In short, I learned worse when I could breathe worse.
Medicine is the only industry I know where we avoid optimization. Doctors don’t understand, “I want to improve my daytime breathing.” If they don’t see a clear problem, they refuse to improve. Perhaps it’s their promise to “do no harm,” which doesn’t recognize some large upsides are worth the risk of harm.
More than just doctors, most people think about medicine this way. In every conversation (save one) where I’ve mentioned my desire for surgery, my co-loquitur has responded as though I’m nuts: “Why would you undergo surgery if your life is fine?” Even a 0.001% improvement to a person’s daytime breathing would be transformative. My life is fine. It could be better. And sure, as I tell them, “using a CPAP is annoying.” I just exaggerate how annoying it is.

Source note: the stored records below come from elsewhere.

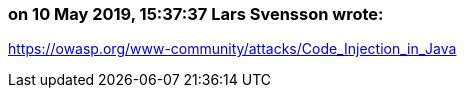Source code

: === on 10 May 2019, 15:37:37 Lars Svensson wrote:
https://owasp.org/www-community/attacks/Code_Injection_in_Java

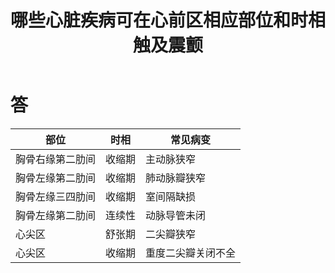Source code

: #+title: 哪些心脏疾病可在心前区相应部位和时相触及震颤
#+HUGO_BASE_DIR: ~/Org/www/
#+TAGS:简答题

* 答 
| 部位             | 时相   | 常见病变     |
|------------------+--------+--------------|
| 胸骨右缘第二肋间 | 收缩期 | 主动脉狭窄   |
| 胸骨左缘第二肋间 | 收缩期 | 肺动脉瓣狭窄 |
| 胸骨左缘三四肋间 | 收缩期 | 室间隔缺损   |
| 胸骨左缘第二肋间 | 连续性 | 动脉导管未闭 |
| 心尖区           | 舒张期 | 二尖瓣狭窄   |
| 心尖区           | 收缩期 | 重度二尖瓣关闭不全    |
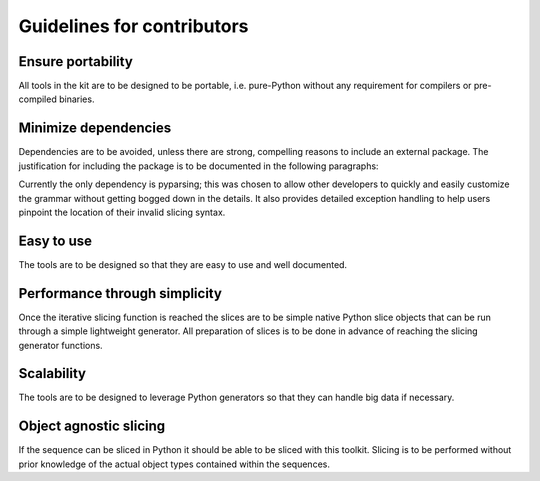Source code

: Guidelines for contributors
===========================

Ensure portability
------------------
All tools in the kit are to be designed to be portable, i.e. pure-Python
without any requirement for compilers or pre-compiled binaries.


Minimize dependencies
---------------------
Dependencies are to be avoided, unless there are strong, compelling reasons to
include an external package.  The justification for including the package is
to be documented in the following paragraphs:

Currently the only dependency is pyparsing; this was chosen to allow other
developers to quickly and easily customize the grammar without getting bogged
down in the details.  It also provides detailed exception handling to help
users pinpoint the location of their invalid slicing syntax.

Easy to use
-----------
The tools are to be designed so that they are easy to use and well documented.

Performance through simplicity
------------------------------
Once the iterative slicing function is reached the slices are to be simple
native Python slice objects that can be run through a simple lightweight
generator. All preparation of slices is to be done in advance of reaching the
slicing generator functions.

Scalability
-----------
The tools are to be designed to leverage Python generators so that they can
handle big data if necessary.

Object agnostic slicing
-----------------------
If the sequence can be sliced in Python it should be able to be sliced with
this toolkit. Slicing is to be performed without prior knowledge of the
actual object types contained within the sequences.
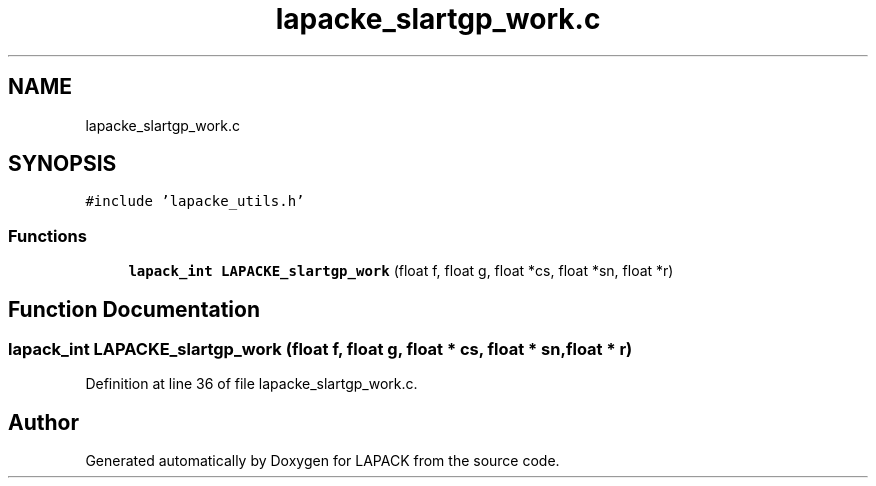 .TH "lapacke_slartgp_work.c" 3 "Tue Nov 14 2017" "Version 3.8.0" "LAPACK" \" -*- nroff -*-
.ad l
.nh
.SH NAME
lapacke_slartgp_work.c
.SH SYNOPSIS
.br
.PP
\fC#include 'lapacke_utils\&.h'\fP
.br

.SS "Functions"

.in +1c
.ti -1c
.RI "\fBlapack_int\fP \fBLAPACKE_slartgp_work\fP (float f, float g, float *cs, float *sn, float *r)"
.br
.in -1c
.SH "Function Documentation"
.PP 
.SS "\fBlapack_int\fP LAPACKE_slartgp_work (float f, float g, float * cs, float * sn, float * r)"

.PP
Definition at line 36 of file lapacke_slartgp_work\&.c\&.
.SH "Author"
.PP 
Generated automatically by Doxygen for LAPACK from the source code\&.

If I’m lucky, surgery to rotate my jaw forward a few 5 millimeters will be done by February or March. If I’m unlucky, it could take a year more, perhaps even longer, because orthodontists are confusing, deceptive, and opaque… and because I may have chosen the wrong one. Until my cut date, I remain a mouth-breather.
When my jaw is fixed, it’s not as though my whole life will be fixed. It is, however, that my whole life will be improved. I’ll have a new jaw, a better jaw, a million-dollar jaw. I’ll dance with my mouth closed and cry tears of joy.